The data Block Start
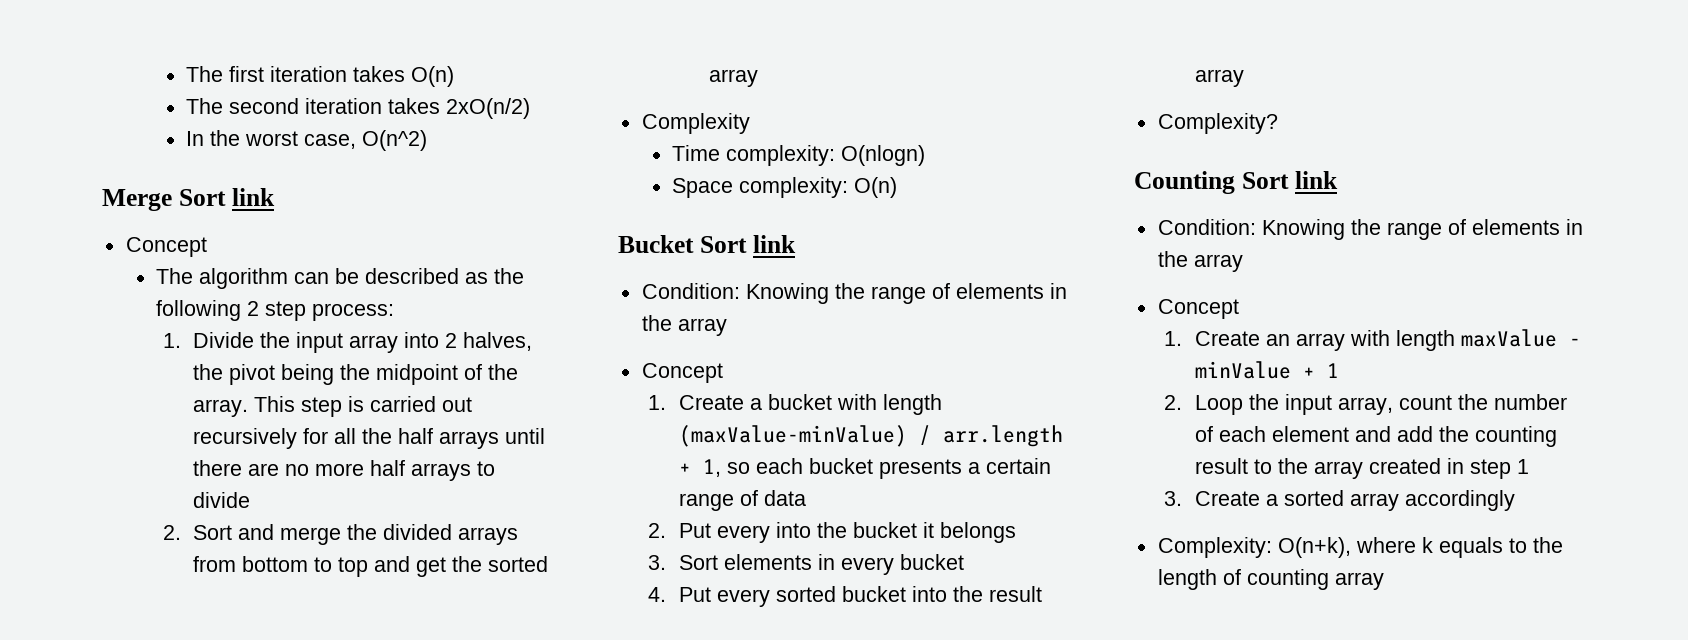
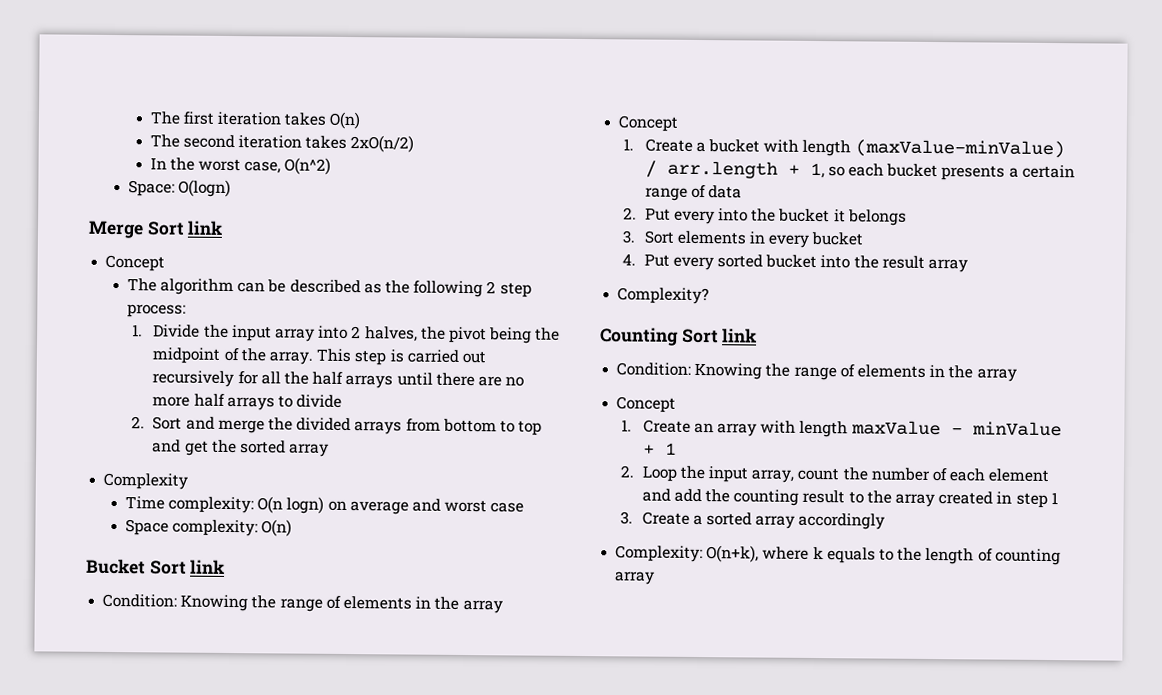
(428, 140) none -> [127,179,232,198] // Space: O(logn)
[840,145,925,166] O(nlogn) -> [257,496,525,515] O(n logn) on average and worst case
The data Block End
The data Block Start
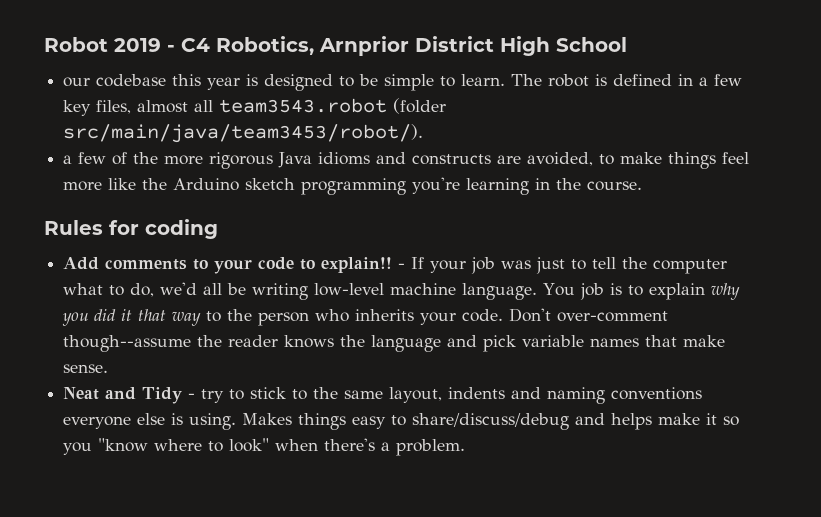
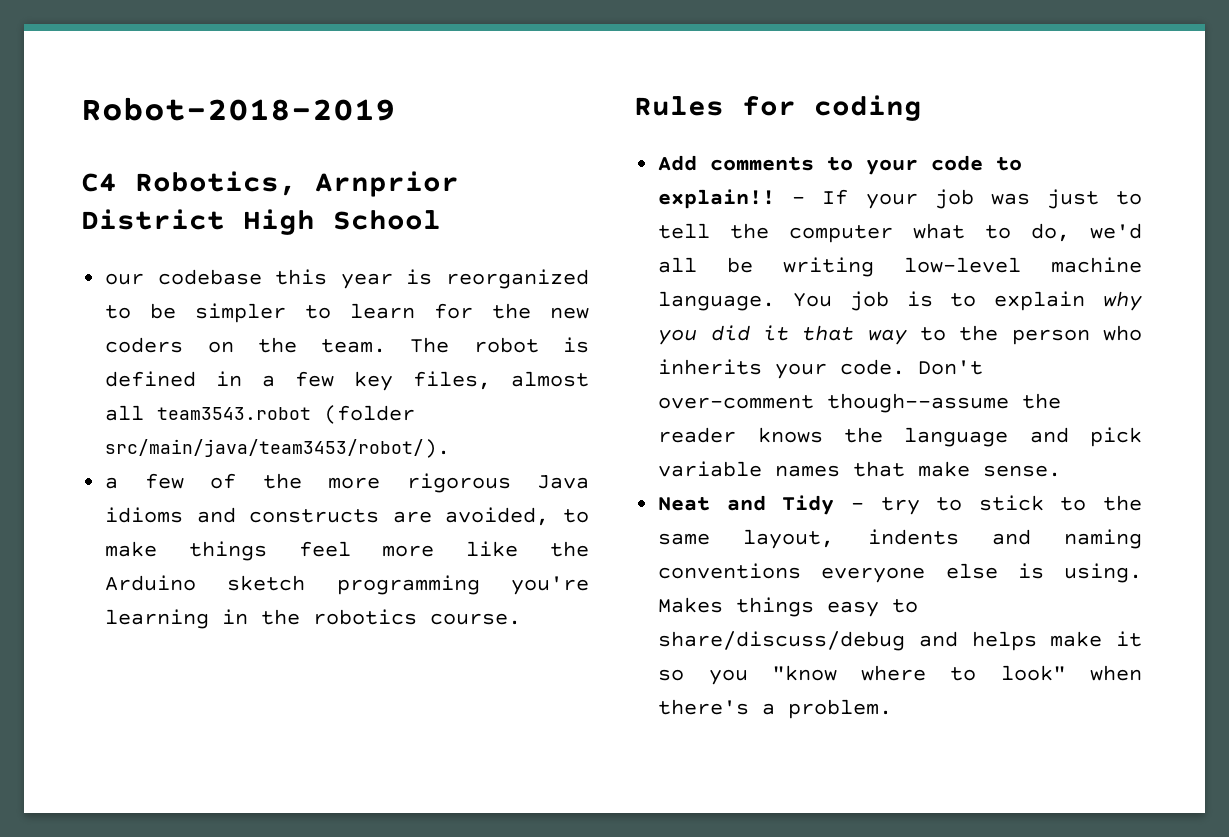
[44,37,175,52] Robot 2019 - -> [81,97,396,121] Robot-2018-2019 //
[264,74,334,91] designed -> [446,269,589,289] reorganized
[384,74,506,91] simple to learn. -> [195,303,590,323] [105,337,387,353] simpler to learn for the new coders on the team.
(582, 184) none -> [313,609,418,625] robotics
The data Block End
** About this exercise **
Go through the records above. Copy each line in which the string "logn" appears.

** Problem solution **
(428, 140) none -> [127,179,232,198] // Space: O(logn)
[840,145,925,166] O(nlogn) -> [257,496,525,515] O(n logn) on average and worst case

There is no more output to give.